---------- Dataset content ----------

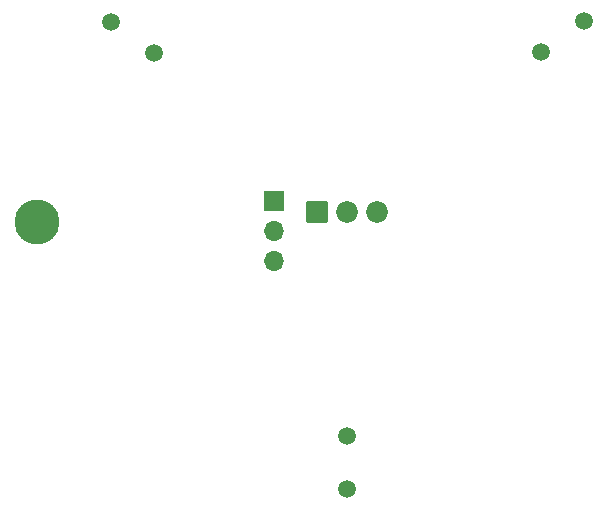
<source format=gbr>
%TF.GenerationSoftware,KiCad,Pcbnew,8.0.6*%
%TF.CreationDate,2024-11-01T20:33:52-04:00*%
%TF.ProjectId,FlexGlO,466c6578-476c-44f2-9e6b-696361645f70,rev?*%
%TF.SameCoordinates,Original*%
%TF.FileFunction,Soldermask,Bot*%
%TF.FilePolarity,Negative*%
%FSLAX46Y46*%
G04 Gerber Fmt 4.6, Leading zero omitted, Abs format (unit mm)*
G04 Created by KiCad (PCBNEW 8.0.6) date 2024-11-01 20:33:52*
%MOMM*%
%LPD*%
G01*
G04 APERTURE LIST*
G04 Aperture macros list*
%AMRoundRect*
0 Rectangle with rounded corners*
0 $1 Rounding radius*
0 $2 $3 $4 $5 $6 $7 $8 $9 X,Y pos of 4 corners*
0 Add a 4 corners polygon primitive as box body*
4,1,4,$2,$3,$4,$5,$6,$7,$8,$9,$2,$3,0*
0 Add four circle primitives for the rounded corners*
1,1,$1+$1,$2,$3*
1,1,$1+$1,$4,$5*
1,1,$1+$1,$6,$7*
1,1,$1+$1,$8,$9*
0 Add four rect primitives between the rounded corners*
20,1,$1+$1,$2,$3,$4,$5,0*
20,1,$1+$1,$4,$5,$6,$7,0*
20,1,$1+$1,$6,$7,$8,$9,0*
20,1,$1+$1,$8,$9,$2,$3,0*%
G04 Aperture macros list end*
%ADD10C,1.500000*%
%ADD11C,2.600000*%
%ADD12C,3.800000*%
%ADD13R,1.700000X1.700000*%
%ADD14O,1.700000X1.700000*%
%ADD15RoundRect,0.102000X-0.817500X-0.817500X0.817500X-0.817500X0.817500X0.817500X-0.817500X0.817500X0*%
%ADD16C,1.839000*%
G04 APERTURE END LIST*
D10*
%TO.C,JACK2*%
X140035865Y-85507450D03*
X136395288Y-88152483D03*
%TD*%
D11*
%TO.C,H1*%
X93750000Y-102500000D03*
D12*
X93750000Y-102500000D03*
%TD*%
D13*
%TO.C,USB_RAW1*%
X113800000Y-100700000D03*
D14*
X113800000Y-103240000D03*
X113800000Y-105780000D03*
%TD*%
D10*
%TO.C,JACK3*%
X119999999Y-125125000D03*
X119999999Y-120624999D03*
%TD*%
D15*
%TO.C,S1*%
X117460000Y-101700000D03*
D16*
X120000000Y-101700000D03*
X122540000Y-101700000D03*
%TD*%
D10*
%TO.C,JACK1*%
X99983282Y-85591035D03*
X103623859Y-88236068D03*
%TD*%
M02*

</source>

----------

◆ Action item ◆
Restate the line containing "X113800000Y-105780000D03*" and every remaining line of the records word for word. Add nothing.

◆ Final answer ◆
X113800000Y-105780000D03*
%TD*%
D10*
%TO.C,JACK3*%
X119999999Y-125125000D03*
X119999999Y-120624999D03*
%TD*%
D15*
%TO.C,S1*%
X117460000Y-101700000D03*
D16*
X120000000Y-101700000D03*
X122540000Y-101700000D03*
%TD*%
D10*
%TO.C,JACK1*%
X99983282Y-85591035D03*
X103623859Y-88236068D03*
%TD*%
M02*

</source>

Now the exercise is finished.